BEGIN Exercise data
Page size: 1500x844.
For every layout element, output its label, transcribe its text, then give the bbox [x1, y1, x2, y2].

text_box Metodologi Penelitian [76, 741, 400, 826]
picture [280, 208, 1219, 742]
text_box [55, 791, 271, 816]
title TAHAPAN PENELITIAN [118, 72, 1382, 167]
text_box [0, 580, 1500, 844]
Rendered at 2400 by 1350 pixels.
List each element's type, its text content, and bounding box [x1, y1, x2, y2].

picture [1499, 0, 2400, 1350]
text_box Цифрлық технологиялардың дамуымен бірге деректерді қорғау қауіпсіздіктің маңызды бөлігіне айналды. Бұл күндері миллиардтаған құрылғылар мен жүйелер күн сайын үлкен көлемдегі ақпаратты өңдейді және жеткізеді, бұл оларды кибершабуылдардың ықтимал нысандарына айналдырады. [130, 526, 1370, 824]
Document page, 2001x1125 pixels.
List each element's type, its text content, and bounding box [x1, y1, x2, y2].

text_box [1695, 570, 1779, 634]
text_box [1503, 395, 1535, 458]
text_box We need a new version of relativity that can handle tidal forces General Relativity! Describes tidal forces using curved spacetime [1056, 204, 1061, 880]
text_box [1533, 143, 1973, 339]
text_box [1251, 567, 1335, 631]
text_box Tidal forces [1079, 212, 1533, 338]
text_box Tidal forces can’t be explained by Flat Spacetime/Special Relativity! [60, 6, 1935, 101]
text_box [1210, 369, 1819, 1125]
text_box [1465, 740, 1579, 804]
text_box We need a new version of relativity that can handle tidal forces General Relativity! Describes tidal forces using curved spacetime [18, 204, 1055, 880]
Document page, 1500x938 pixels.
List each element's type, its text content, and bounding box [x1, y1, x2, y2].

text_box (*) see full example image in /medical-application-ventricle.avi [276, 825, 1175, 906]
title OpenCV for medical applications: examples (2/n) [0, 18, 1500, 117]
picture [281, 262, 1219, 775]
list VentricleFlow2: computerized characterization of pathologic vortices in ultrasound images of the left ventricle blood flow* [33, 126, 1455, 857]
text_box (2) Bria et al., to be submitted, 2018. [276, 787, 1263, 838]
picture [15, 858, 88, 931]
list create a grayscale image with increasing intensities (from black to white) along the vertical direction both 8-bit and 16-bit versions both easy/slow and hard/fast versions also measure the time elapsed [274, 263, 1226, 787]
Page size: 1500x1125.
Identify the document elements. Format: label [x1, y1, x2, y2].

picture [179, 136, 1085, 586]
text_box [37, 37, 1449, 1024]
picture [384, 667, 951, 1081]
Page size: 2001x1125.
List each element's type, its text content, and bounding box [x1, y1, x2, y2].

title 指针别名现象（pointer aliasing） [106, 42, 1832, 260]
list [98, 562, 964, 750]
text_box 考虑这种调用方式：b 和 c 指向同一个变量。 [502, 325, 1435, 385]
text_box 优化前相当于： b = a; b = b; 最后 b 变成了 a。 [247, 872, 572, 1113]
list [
END Exercise data
Whenever the string "pixels" turns up in a line above, copy that line out.

Rendered at 2400 by 1350 pixels.
Document page, 2001x1125 pixels.
Document page, 1500x938 pixels.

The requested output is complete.